Problem requirements:
Take the lines from the one with "KEVIN VALVERDE" up to and including the one with "50 percent similarity? Segmentation?", and write them out again with "Jupyter notebooks" swapped for "Python notebooks", changing nothing else. Leave the pictures out of your answer.

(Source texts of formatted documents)
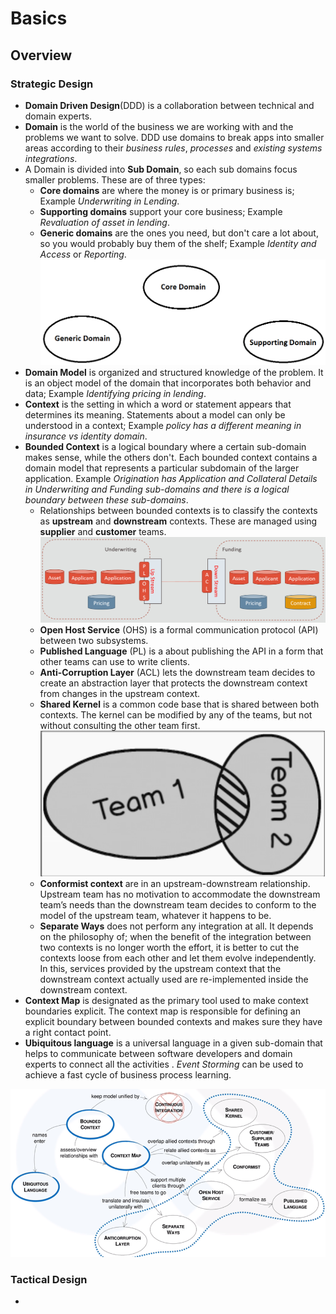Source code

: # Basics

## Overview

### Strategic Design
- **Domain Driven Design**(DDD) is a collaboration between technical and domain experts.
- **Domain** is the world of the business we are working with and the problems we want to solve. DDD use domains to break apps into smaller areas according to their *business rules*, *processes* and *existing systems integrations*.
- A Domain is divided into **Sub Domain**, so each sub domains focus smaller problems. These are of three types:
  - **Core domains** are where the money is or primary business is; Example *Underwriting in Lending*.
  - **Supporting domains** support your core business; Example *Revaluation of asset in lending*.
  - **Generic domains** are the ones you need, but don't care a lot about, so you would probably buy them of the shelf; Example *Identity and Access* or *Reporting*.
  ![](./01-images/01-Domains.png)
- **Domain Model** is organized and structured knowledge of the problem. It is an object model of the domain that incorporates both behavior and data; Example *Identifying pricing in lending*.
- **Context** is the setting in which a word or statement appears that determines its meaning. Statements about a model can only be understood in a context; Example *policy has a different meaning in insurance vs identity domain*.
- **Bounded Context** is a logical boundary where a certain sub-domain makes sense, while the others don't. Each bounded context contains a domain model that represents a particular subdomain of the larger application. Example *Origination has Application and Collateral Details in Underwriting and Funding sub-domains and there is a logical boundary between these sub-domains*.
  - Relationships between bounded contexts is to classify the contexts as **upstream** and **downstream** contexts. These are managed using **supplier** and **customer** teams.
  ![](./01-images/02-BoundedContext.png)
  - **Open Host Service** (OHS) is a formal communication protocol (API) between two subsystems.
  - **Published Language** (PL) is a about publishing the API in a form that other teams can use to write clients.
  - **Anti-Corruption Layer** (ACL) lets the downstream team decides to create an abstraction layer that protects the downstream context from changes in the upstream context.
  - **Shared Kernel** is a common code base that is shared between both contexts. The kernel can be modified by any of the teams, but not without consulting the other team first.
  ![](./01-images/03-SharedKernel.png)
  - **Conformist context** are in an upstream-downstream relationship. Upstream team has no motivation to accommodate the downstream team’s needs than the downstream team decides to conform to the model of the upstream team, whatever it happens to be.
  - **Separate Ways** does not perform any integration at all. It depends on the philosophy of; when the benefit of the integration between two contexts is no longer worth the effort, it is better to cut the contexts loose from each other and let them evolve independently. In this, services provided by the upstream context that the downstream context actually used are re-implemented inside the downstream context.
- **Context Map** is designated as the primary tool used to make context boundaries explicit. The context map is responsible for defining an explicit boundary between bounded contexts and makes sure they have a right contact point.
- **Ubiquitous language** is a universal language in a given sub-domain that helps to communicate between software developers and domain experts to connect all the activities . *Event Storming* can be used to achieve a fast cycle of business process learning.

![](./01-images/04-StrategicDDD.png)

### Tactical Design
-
...
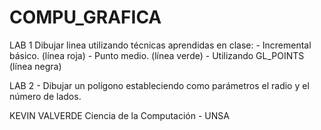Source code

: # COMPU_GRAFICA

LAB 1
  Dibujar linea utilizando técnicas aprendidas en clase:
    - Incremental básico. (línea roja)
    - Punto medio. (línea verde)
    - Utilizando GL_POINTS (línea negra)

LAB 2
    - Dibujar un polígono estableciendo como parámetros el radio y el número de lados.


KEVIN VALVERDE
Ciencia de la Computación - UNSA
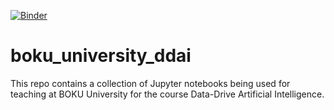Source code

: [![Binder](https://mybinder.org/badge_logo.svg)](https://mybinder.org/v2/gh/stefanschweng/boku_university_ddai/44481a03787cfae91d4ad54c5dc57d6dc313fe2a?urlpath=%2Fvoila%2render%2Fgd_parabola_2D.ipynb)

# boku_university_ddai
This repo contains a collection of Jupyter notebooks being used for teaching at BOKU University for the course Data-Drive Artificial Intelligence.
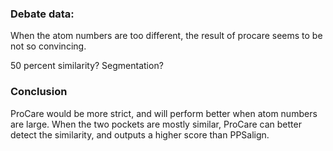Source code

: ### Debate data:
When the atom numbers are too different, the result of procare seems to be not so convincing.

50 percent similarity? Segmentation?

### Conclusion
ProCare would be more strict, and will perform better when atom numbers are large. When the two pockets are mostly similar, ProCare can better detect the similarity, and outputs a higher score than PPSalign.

Task response:
KEVIN VALVERDE
Ciencia de la Computación - UNSA
Source code

: [![Binder](https://mybinder.org/badge_logo.svg)](https://mybinder.org/v2/gh/stefanschweng/boku_university_ddai/44481a03787cfae91d4ad54c5dc57d6dc313fe2a?urlpath=%2Fvoila%2render%2Fgd_parabola_2D.ipynb)

# boku_university_ddai
This repo contains a collection of Python notebooks being used for teaching at BOKU University for the course Data-Drive Artificial Intelligence.
Source code

: ### Debate data:
When the atom numbers are too different, the result of procare seems to be not so convincing.

50 percent similarity? Segmentation?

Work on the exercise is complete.